President Biden and Democrats in Congress are considering dramatic cuts to his long-anticipated multi-trillion-dollar safety net and infrastructure packages.
The president is lowering the price tag from $3.5 trillion to a little less than $2 trillion.
Political realities are driving the move. The president has no Democratic votes to spare and there’s pressure to reach an agreement by Halloween and before Biden heads to UN climate talks in Glasgow, Scotland next week.
On Wednesday, he returned to his birthplace in Scranton, Pennsylvania to sell his latest plan.
“This has been declared dead on arrival from the moment I introduced it,” he told a group outside Scranton’s Electric City Trolley Museum. “But I think we’re going to surprise them because I think people are beginning to figure out what’s at stake.”
The new plan would still include a massive expansion in federal social services and efforts to battle climate change.
But it will likely eliminate a clean energy plan, a path to permanent legal status for some immigrants, and plans for tuition-free community college.
It’s also likely to put a deadline on the child tax credit, extending it for only a year.
Still in the mix: paid family leave, childcare subsidies, and $500 billion for climate change.
The White House is also considering new ways to pay for the proposal. While the administration might be dropping plans to increase corporate tax rates, it might replace that idea with a tax on capital gains.

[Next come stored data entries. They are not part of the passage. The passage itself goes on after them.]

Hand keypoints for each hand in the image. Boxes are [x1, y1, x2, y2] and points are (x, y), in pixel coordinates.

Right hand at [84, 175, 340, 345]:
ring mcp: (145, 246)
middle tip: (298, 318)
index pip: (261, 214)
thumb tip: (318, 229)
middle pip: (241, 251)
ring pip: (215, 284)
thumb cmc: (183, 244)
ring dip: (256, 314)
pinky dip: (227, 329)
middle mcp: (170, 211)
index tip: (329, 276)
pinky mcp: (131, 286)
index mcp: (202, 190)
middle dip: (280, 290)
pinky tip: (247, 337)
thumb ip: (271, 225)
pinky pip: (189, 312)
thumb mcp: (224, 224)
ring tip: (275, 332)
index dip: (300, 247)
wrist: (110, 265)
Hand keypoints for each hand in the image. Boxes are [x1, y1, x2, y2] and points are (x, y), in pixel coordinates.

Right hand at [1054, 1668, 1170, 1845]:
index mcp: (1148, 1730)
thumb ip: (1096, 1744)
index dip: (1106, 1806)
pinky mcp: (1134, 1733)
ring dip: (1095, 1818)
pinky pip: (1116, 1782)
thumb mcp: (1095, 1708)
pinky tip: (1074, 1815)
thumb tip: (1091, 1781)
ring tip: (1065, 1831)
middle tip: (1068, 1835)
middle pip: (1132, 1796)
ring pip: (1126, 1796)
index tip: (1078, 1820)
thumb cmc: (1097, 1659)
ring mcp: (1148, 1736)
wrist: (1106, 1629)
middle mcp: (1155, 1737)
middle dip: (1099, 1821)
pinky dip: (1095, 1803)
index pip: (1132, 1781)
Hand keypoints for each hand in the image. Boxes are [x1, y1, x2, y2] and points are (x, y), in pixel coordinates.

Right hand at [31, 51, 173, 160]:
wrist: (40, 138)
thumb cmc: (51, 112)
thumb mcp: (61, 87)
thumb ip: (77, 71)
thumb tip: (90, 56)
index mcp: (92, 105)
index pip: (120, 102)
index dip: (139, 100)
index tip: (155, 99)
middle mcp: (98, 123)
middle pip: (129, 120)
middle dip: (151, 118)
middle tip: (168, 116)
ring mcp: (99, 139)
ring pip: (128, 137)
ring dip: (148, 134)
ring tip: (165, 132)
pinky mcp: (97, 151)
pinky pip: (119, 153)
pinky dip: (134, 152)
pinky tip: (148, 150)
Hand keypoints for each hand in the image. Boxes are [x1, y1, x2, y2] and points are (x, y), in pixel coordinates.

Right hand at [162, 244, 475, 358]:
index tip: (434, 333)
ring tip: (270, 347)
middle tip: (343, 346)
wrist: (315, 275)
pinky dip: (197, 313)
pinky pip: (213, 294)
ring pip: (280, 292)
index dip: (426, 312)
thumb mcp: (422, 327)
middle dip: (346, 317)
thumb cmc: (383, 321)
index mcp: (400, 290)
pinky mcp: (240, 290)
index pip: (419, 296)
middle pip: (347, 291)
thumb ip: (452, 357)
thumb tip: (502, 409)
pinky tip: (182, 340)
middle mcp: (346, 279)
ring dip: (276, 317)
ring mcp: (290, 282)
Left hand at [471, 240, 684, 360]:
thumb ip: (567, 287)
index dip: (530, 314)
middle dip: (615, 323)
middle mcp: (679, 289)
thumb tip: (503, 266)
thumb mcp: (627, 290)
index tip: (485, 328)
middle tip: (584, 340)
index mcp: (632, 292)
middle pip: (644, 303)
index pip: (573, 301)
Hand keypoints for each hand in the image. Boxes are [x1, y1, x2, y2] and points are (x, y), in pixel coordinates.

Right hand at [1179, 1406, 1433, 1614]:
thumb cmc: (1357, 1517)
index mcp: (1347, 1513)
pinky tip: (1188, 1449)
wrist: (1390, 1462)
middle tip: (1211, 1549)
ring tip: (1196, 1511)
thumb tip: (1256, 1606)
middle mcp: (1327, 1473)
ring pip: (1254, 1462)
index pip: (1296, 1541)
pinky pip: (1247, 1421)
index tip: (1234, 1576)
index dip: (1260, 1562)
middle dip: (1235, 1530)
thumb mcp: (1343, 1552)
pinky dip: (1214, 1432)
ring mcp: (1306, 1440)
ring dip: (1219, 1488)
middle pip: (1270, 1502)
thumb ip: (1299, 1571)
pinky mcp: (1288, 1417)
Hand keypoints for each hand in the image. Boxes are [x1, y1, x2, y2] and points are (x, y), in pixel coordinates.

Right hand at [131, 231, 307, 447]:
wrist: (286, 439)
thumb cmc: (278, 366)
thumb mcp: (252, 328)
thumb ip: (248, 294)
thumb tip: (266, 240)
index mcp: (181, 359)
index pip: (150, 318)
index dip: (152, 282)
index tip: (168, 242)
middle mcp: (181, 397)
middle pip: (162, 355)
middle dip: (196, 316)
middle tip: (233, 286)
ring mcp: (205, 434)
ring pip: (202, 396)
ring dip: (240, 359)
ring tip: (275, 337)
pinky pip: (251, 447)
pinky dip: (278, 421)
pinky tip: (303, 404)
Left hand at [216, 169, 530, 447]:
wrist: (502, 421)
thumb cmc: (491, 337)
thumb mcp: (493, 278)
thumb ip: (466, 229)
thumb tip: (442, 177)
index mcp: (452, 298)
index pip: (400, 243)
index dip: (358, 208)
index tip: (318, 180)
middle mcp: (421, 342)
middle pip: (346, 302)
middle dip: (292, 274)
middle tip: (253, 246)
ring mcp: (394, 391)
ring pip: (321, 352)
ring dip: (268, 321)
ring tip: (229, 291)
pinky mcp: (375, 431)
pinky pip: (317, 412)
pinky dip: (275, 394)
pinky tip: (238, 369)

Democratic Opposition to Democratic Plan
Biden still faces opposition, even within his own party from Sen. Kyrsten Sinema (D-AZ) and Sen. Joe Manchin (D-WV).
On Wednesday, the magazine Mother Jones reported that Manchin is considering leaving the party, a report he forcefully denied later in the day.
The moderate West Virginia senator objects to a quick transition away from fossil fuels. That’s something that progressive Democrats want, especially before the president appears at one of the most aggressive climate change meetings in years.
At a news conference Wednesday, House Speaker Nancy Pelosi struck an optimistic tone about the Glasgow trip. “He will go there with great pride because we will pass legislation that enables him to not only meet but beat our goals and to do so in a way that helps other developing country, developing countries, poorer countries meet their goals as well,” she said.
Sen. Ed Markey (D-MA) sought to put pressure on his colleagues saying “the Senate must put together a climate package that is something that Joe Biden can say to the rest of the world that we are the leaders and not the laggards.”